Na semana passada, o Fórum Brasileiro de Segurança Pública divulgou que o País registrou 648 feminicídios no primeiro semestre, ou 1,9% a mais do que no ano passado. Só no Estado de São Paulo foram 88 casos - alta de 3,5%. Entretanto, todos os outros indicadores de violência contra a mulher (lesão corporal, ameaça, estupro) tiveram queda de notificações no Brasil. Para os pesquisadores, o provável é que as vítimas encontraram mais dificuldade para registrar denúncia e receber socorro na pandemia.

"Já ficou claro que o confinamento doméstico aumentou a violência contra as mulheres. Se mesmo assim o número de atendimentos caiu é porque, entre a vítima conseguir fazer a denúncia e ser acolhida, alguma coisa está falhando", afirma a advogada Luiza Nagib Eluf, ex-secretária nacional dos direitos da cidadania do Ministério da Justiça. "Falta a mulher saber que existe o abrigo e que alguém vai buscá-la e protegê-la. Ou o poder público faz o serviço completo ou não adianta."

Recomeço

Vanessa relata que havia acabado de decidir pela separação quando lembrou que havia um CCM perto de casa e decidiu ir lá. Era 2018. "Eu não entendia que era vítima de violência doméstica. Me sentia meio perdida, sozinha e sem autoestima. Fui na esperança de encontrar algum tipo de ajuda, mas nem sabia direito o que estava buscando", diz. "Assim que cheguei, pararam para me ouvir. Não me senti julgada ou constrangida. Já na primeira conversa, muita coisa que estava acontecendo na minha vida foi se esclarecendo."

Ela conta que o então marido havia sido seu primeiro namorado. Tinha 18 anos no início da relação.
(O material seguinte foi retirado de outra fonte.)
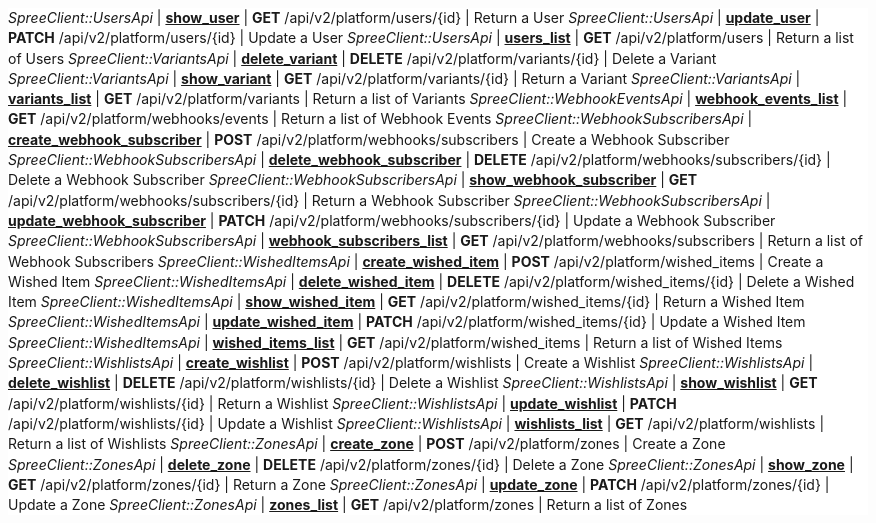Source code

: *SpreeClient::UsersApi* | [**show_user**](docs/UsersApi.md#show_user) | **GET** /api/v2/platform/users/{id} | Return a User
*SpreeClient::UsersApi* | [**update_user**](docs/UsersApi.md#update_user) | **PATCH** /api/v2/platform/users/{id} | Update a User
*SpreeClient::UsersApi* | [**users_list**](docs/UsersApi.md#users_list) | **GET** /api/v2/platform/users | Return a list of Users
*SpreeClient::VariantsApi* | [**delete_variant**](docs/VariantsApi.md#delete_variant) | **DELETE** /api/v2/platform/variants/{id} | Delete a Variant
*SpreeClient::VariantsApi* | [**show_variant**](docs/VariantsApi.md#show_variant) | **GET** /api/v2/platform/variants/{id} | Return a Variant
*SpreeClient::VariantsApi* | [**variants_list**](docs/VariantsApi.md#variants_list) | **GET** /api/v2/platform/variants | Return a list of Variants
*SpreeClient::WebhookEventsApi* | [**webhook_events_list**](docs/WebhookEventsApi.md#webhook_events_list) | **GET** /api/v2/platform/webhooks/events | Return a list of Webhook Events
*SpreeClient::WebhookSubscribersApi* | [**create_webhook_subscriber**](docs/WebhookSubscribersApi.md#create_webhook_subscriber) | **POST** /api/v2/platform/webhooks/subscribers | Create a Webhook Subscriber
*SpreeClient::WebhookSubscribersApi* | [**delete_webhook_subscriber**](docs/WebhookSubscribersApi.md#delete_webhook_subscriber) | **DELETE** /api/v2/platform/webhooks/subscribers/{id} | Delete a Webhook Subscriber
*SpreeClient::WebhookSubscribersApi* | [**show_webhook_subscriber**](docs/WebhookSubscribersApi.md#show_webhook_subscriber) | **GET** /api/v2/platform/webhooks/subscribers/{id} | Return a Webhook Subscriber
*SpreeClient::WebhookSubscribersApi* | [**update_webhook_subscriber**](docs/WebhookSubscribersApi.md#update_webhook_subscriber) | **PATCH** /api/v2/platform/webhooks/subscribers/{id} | Update a Webhook Subscriber
*SpreeClient::WebhookSubscribersApi* | [**webhook_subscribers_list**](docs/WebhookSubscribersApi.md#webhook_subscribers_list) | **GET** /api/v2/platform/webhooks/subscribers | Return a list of Webhook Subscribers
*SpreeClient::WishedItemsApi* | [**create_wished_item**](docs/WishedItemsApi.md#create_wished_item) | **POST** /api/v2/platform/wished_items | Create a Wished Item
*SpreeClient::WishedItemsApi* | [**delete_wished_item**](docs/WishedItemsApi.md#delete_wished_item) | **DELETE** /api/v2/platform/wished_items/{id} | Delete a Wished Item
*SpreeClient::WishedItemsApi* | [**show_wished_item**](docs/WishedItemsApi.md#show_wished_item) | **GET** /api/v2/platform/wished_items/{id} | Return a Wished Item
*SpreeClient::WishedItemsApi* | [**update_wished_item**](docs/WishedItemsApi.md#update_wished_item) | **PATCH** /api/v2/platform/wished_items/{id} | Update a Wished Item
*SpreeClient::WishedItemsApi* | [**wished_items_list**](docs/WishedItemsApi.md#wished_items_list) | **GET** /api/v2/platform/wished_items | Return a list of Wished Items
*SpreeClient::WishlistsApi* | [**create_wishlist**](docs/WishlistsApi.md#create_wishlist) | **POST** /api/v2/platform/wishlists | Create a Wishlist
*SpreeClient::WishlistsApi* | [**delete_wishlist**](docs/WishlistsApi.md#delete_wishlist) | **DELETE** /api/v2/platform/wishlists/{id} | Delete a Wishlist
*SpreeClient::WishlistsApi* | [**show_wishlist**](docs/WishlistsApi.md#show_wishlist) | **GET** /api/v2/platform/wishlists/{id} | Return a Wishlist
*SpreeClient::WishlistsApi* | [**update_wishlist**](docs/WishlistsApi.md#update_wishlist) | **PATCH** /api/v2/platform/wishlists/{id} | Update a Wishlist
*SpreeClient::WishlistsApi* | [**wishlists_list**](docs/WishlistsApi.md#wishlists_list) | **GET** /api/v2/platform/wishlists | Return a list of Wishlists
*SpreeClient::ZonesApi* | [**create_zone**](docs/ZonesApi.md#create_zone) | **POST** /api/v2/platform/zones | Create a Zone
*SpreeClient::ZonesApi* | [**delete_zone**](docs/ZonesApi.md#delete_zone) | **DELETE** /api/v2/platform/zones/{id} | Delete a Zone
*SpreeClient::ZonesApi* | [**show_zone**](docs/ZonesApi.md#show_zone) | **GET** /api/v2/platform/zones/{id} | Return a Zone
*SpreeClient::ZonesApi* | [**update_zone**](docs/ZonesApi.md#update_zone) | **PATCH** /api/v2/platform/zones/{id} | Update a Zone
*SpreeClient::ZonesApi* | [**zones_list**](docs/ZonesApi.md#zones_list) | **GET** /api/v2/platform/zones | Return a list of Zones

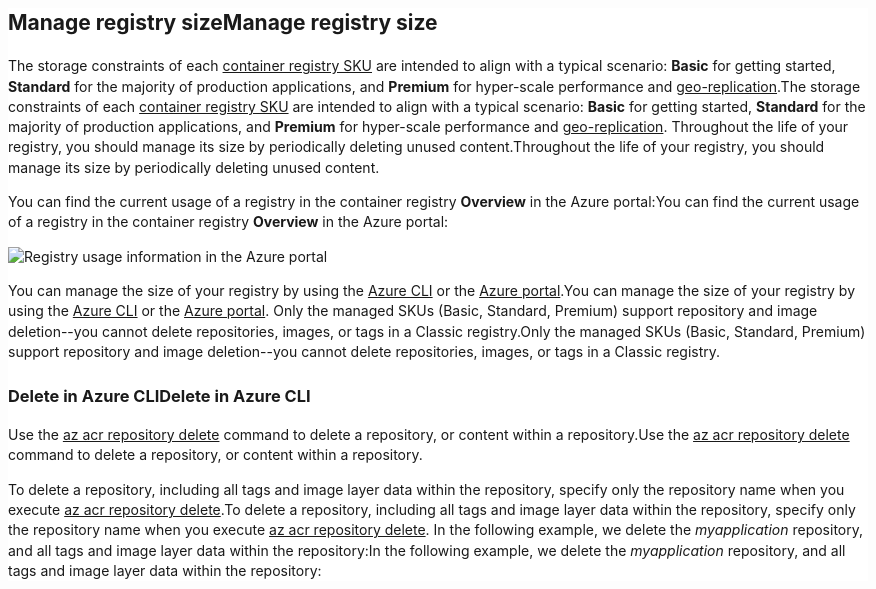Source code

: ## <a name="manage-registry-size"></a><span data-ttu-id="b6c22-144">Manage registry size</span><span class="sxs-lookup"><span data-stu-id="b6c22-144">Manage registry size</span></span>

<span data-ttu-id="b6c22-145">The storage constraints of each [container registry SKU][container-registry-skus] are intended to align with a typical scenario: **Basic** for getting started, **Standard** for the majority of production applications, and **Premium** for hyper-scale performance and [geo-replication][container-registry-geo-replication].</span><span class="sxs-lookup"><span data-stu-id="b6c22-145">The storage constraints of each [container registry SKU][container-registry-skus] are intended to align with a typical scenario: **Basic** for getting started, **Standard** for the majority of production applications, and **Premium** for hyper-scale performance and [geo-replication][container-registry-geo-replication].</span></span> <span data-ttu-id="b6c22-146">Throughout the life of your registry, you should manage its size by periodically deleting unused content.</span><span class="sxs-lookup"><span data-stu-id="b6c22-146">Throughout the life of your registry, you should manage its size by periodically deleting unused content.</span></span>

<span data-ttu-id="b6c22-147">You can find the current usage of a registry in the container registry **Overview** in the Azure portal:</span><span class="sxs-lookup"><span data-stu-id="b6c22-147">You can find the current usage of a registry in the container registry **Overview** in the Azure portal:</span></span>

![Registry usage information in the Azure portal][registry-overview-quotas]

<span data-ttu-id="b6c22-149">You can manage the size of your registry by using the [Azure CLI][azure-cli] or the [Azure portal][azure-portal].</span><span class="sxs-lookup"><span data-stu-id="b6c22-149">You can manage the size of your registry by using the [Azure CLI][azure-cli] or the [Azure portal][azure-portal].</span></span> <span data-ttu-id="b6c22-150">Only the managed SKUs (Basic, Standard, Premium) support repository and image deletion--you cannot delete repositories, images, or tags in a Classic registry.</span><span class="sxs-lookup"><span data-stu-id="b6c22-150">Only the managed SKUs (Basic, Standard, Premium) support repository and image deletion--you cannot delete repositories, images, or tags in a Classic registry.</span></span>

### <a name="delete-in-azure-cli"></a><span data-ttu-id="b6c22-151">Delete in Azure CLI</span><span class="sxs-lookup"><span data-stu-id="b6c22-151">Delete in Azure CLI</span></span>

<span data-ttu-id="b6c22-152">Use the [az acr repository delete][az-acr-repository-delete] command to delete a repository, or content within a repository.</span><span class="sxs-lookup"><span data-stu-id="b6c22-152">Use the [az acr repository delete][az-acr-repository-delete] command to delete a repository, or content within a repository.</span></span>

<span data-ttu-id="b6c22-153">To delete a repository, including all tags and image layer data within the repository, specify only the repository name when you execute [az acr repository delete][az-acr-repository-delete].</span><span class="sxs-lookup"><span data-stu-id="b6c22-153">To delete a repository, including all tags and image layer data within the repository, specify only the repository name when you execute [az acr repository delete][az-acr-repository-delete].</span></span> <span data-ttu-id="b6c22-154">In the following example, we delete the *myapplication* repository, and all tags and image layer data within the repository:</span><span class="sxs-lookup"><span data-stu-id="b6c22-154">In the following example, we delete the *myapplication* repository, and all tags and image layer data within the repository:</span></span>


[delete-repository-portal]: ./media/container-registry-best-practices/delete-repository-portal.png
[registry-overview-quotas]: ./media/container-registry-best-practices/registry-overview-quotas.png
[az-acr-repository-delete]: /cli/azure/acr/repository#az-acr-repository-delete
[azure-cli]: /cli/azure
[azure-portal]: https://portal.azure.com
[container-registry-geo-replication]: container-registry-geo-replication.md
[container-registry-skus]: container-registry-skus.md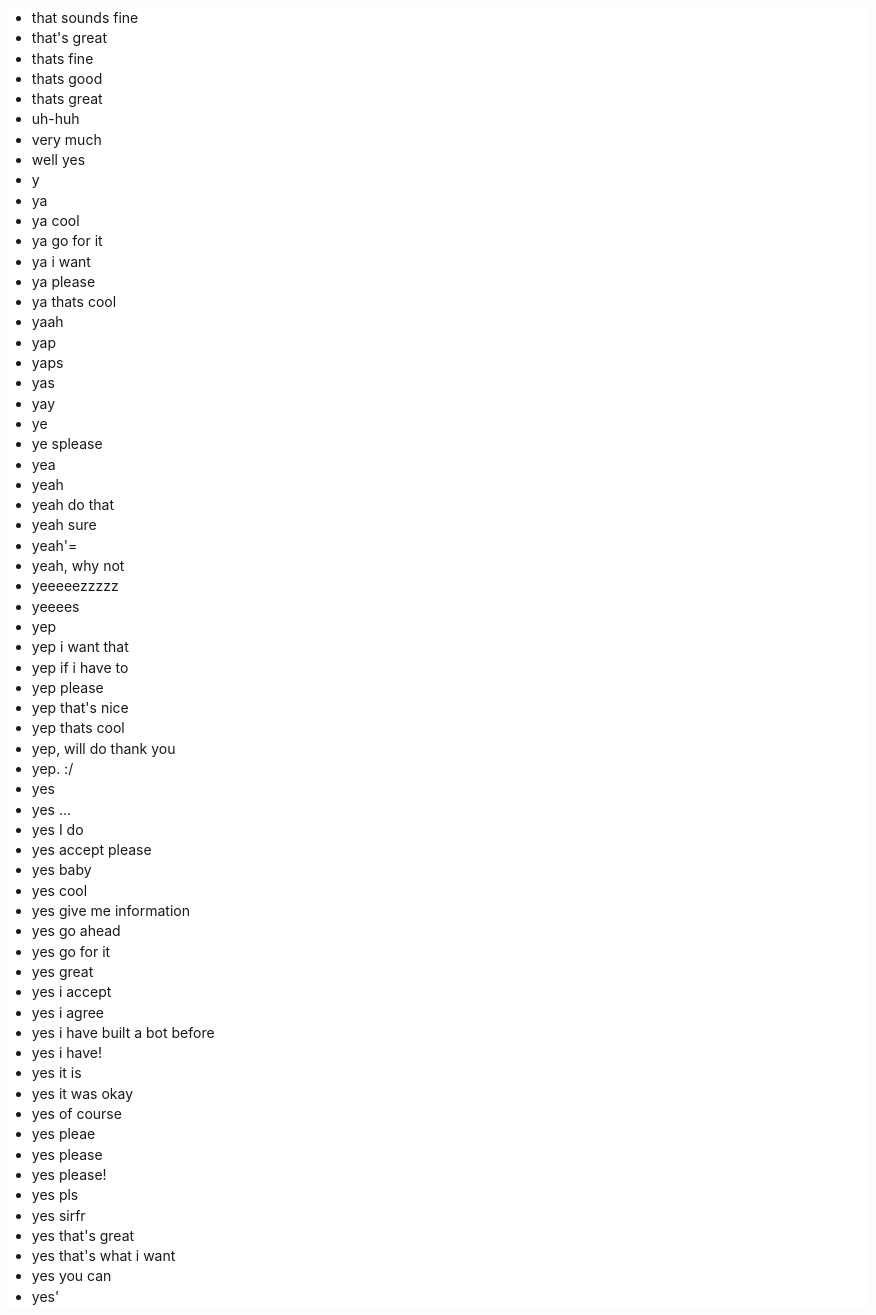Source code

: - that sounds fine
- that's great
- thats fine
- thats good
- thats great
- uh-huh
- very much
- well yes
- y
- ya
- ya cool
- ya go for it
- ya i want
- ya please
- ya thats cool
- yaah
- yap
- yaps
- yas
- yay
- ye
- ye splease
- yea
- yeah
- yeah do that
- yeah sure
- yeah'=
- yeah, why not
- yeeeeezzzzz
- yeeees
- yep
- yep i want that
- yep if i have to
- yep please
- yep that's nice
- yep thats cool
- yep, will do thank you
- yep. :/
- yes
- yes ...
- yes I do
- yes accept please
- yes baby
- yes cool
- yes give me information
- yes go ahead
- yes go for it
- yes great
- yes i accept
- yes i agree
- yes i have built a bot before
- yes i have!
- yes it is
- yes it was okay
- yes of course
- yes pleae
- yes please
- yes please!
- yes pls
- yes sirfr
- yes that's great
- yes that's what i want
- yes you can
- yes'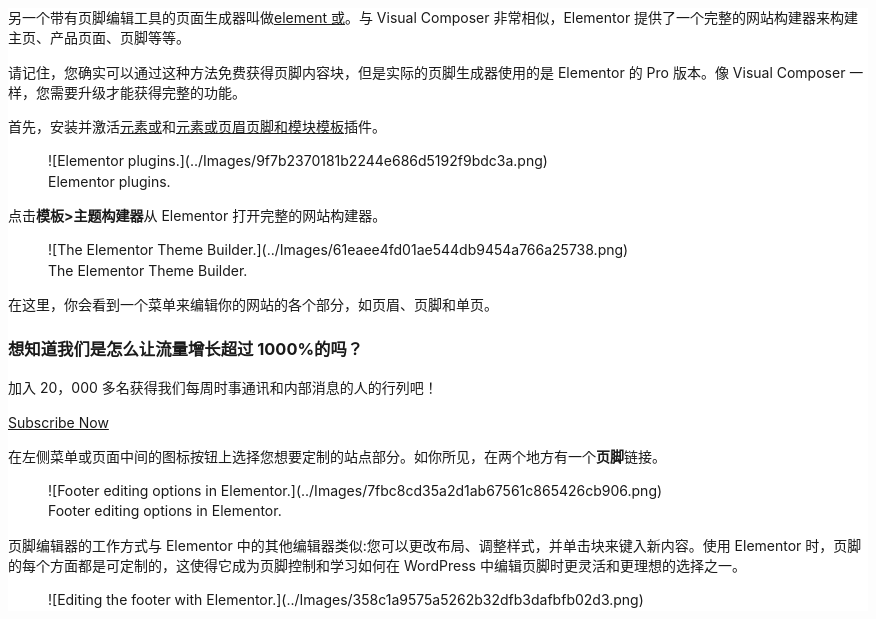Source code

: 另一个带有页脚编辑工具的页面生成器叫做[element 或](https://kinsta.com/blog/divi-vs-elementor/)。与 Visual Composer 非常相似，Elementor 提供了一个完整的网站构建器来构建主页、产品页面、页脚等等。

请记住，您确实可以通过这种方法免费获得页脚内容块，但是实际的页脚生成器使用的是 Elementor 的 Pro 版本。像 Visual Composer 一样，您需要升级才能获得完整的功能。

首先，安装并激活[元素或](https://wordpress.org/plugins/elementor/)和[元素或页眉页脚和模块模板](https://wordpress.org/plugins/header-footer-elementor/)插件。

<figure id="attachment_103624" aria-describedby="caption-attachment-103624" style="width: 1999px" class="wp-caption alignnone">![Elementor plugins.](../Images/9f7b2370181b2244e686d5192f9bdc3a.png)

<figcaption id="caption-attachment-103624" class="wp-caption-text">Elementor plugins.</figcaption>

</figure>

点击**模板>主题构建器**从 Elementor 打开完整的网站构建器。

<figure id="attachment_103625" aria-describedby="caption-attachment-103625" style="width: 1999px" class="wp-caption alignnone">![The Elementor Theme Builder.](../Images/61eaee4fd01ae544db9454a766a25738.png)

<figcaption id="caption-attachment-103625" class="wp-caption-text">The Elementor Theme Builder.</figcaption>

</figure>

在这里，你会看到一个菜单来编辑你的网站的各个部分，如页眉、页脚和单页。

 <dialog id="newsletter" class="dialog dialog has-dark-blue-background-color email-modal" aria-hidden="true">## 注册订阅时事通讯

<kinsta-form show-name="false" show-phone="false" show-website="false" show-company="false" show-disk-space="false" show-monthly-visits="false" show-number-of-websites="false" show-message="false" submit-button-text="Sign Up Now" submit-button-text-sending="Signing Up..." success-title="Thanks for subscribing!" success-message="Keep an eye out for our next newsletter." terms-template="newsletter" hubspot-source="subscribe_to_newsletter" submit-button-text-loading="Signing Up"></kinsta-form></dialog>

### 想知道我们是怎么让流量增长超过 1000%的吗？

加入 20，000 多名获得我们每周时事通讯和内部消息的人的行列吧！

[Subscribe Now](#newsletter)

在左侧菜单或页面中间的图标按钮上选择您想要定制的站点部分。如你所见，在两个地方有一个**页脚**链接。

<figure id="attachment_103626" aria-describedby="caption-attachment-103626" style="width: 1999px" class="wp-caption alignnone">![Footer editing options in Elementor.](../Images/7fbc8cd35a2d1ab67561c865426cb906.png)

<figcaption id="caption-attachment-103626" class="wp-caption-text">Footer editing options in Elementor.</figcaption>

</figure>

页脚编辑器的工作方式与 Elementor 中的其他编辑器类似:您可以更改布局、调整样式，并单击块来键入新内容。使用 Elementor 时，页脚的每个方面都是可定制的，这使得它成为页脚控制和学习如何在 WordPress 中编辑页脚时更灵活和更理想的选择之一。

<figure id="attachment_103627" aria-describedby="caption-attachment-103627" style="width: 1999px" class="wp-caption alignnone">![Editing the footer with Elementor.](../Images/358c1a9575a5262b32dfb3dafbfb02d3.png)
A pedido dele, Vanessa interrompeu os estudos, e o casal abriu um comércio, onde ela passou a dobrar o expediente com os afazeres domésticos. Nada do que fazia era suficiente. Com o tempo, as reclamações, que eram sutis no começo, viraram gritos e xingamentos. "Ele só parava quando eu começava a chorar."

Vanessa se sentia cada vez mais presa e solitária. Qualquer coisa era motivo de briga. A violência escalonou e ela chegou a ser fisicamente agredida ao menos duas vezes. Passou a sentir medo. "Até o dia que eu decidi ir embora. Minha família e meus amigos me acolheram imediatamente."

Hoje, Vanessa tem uma medida protetiva contra o agressor.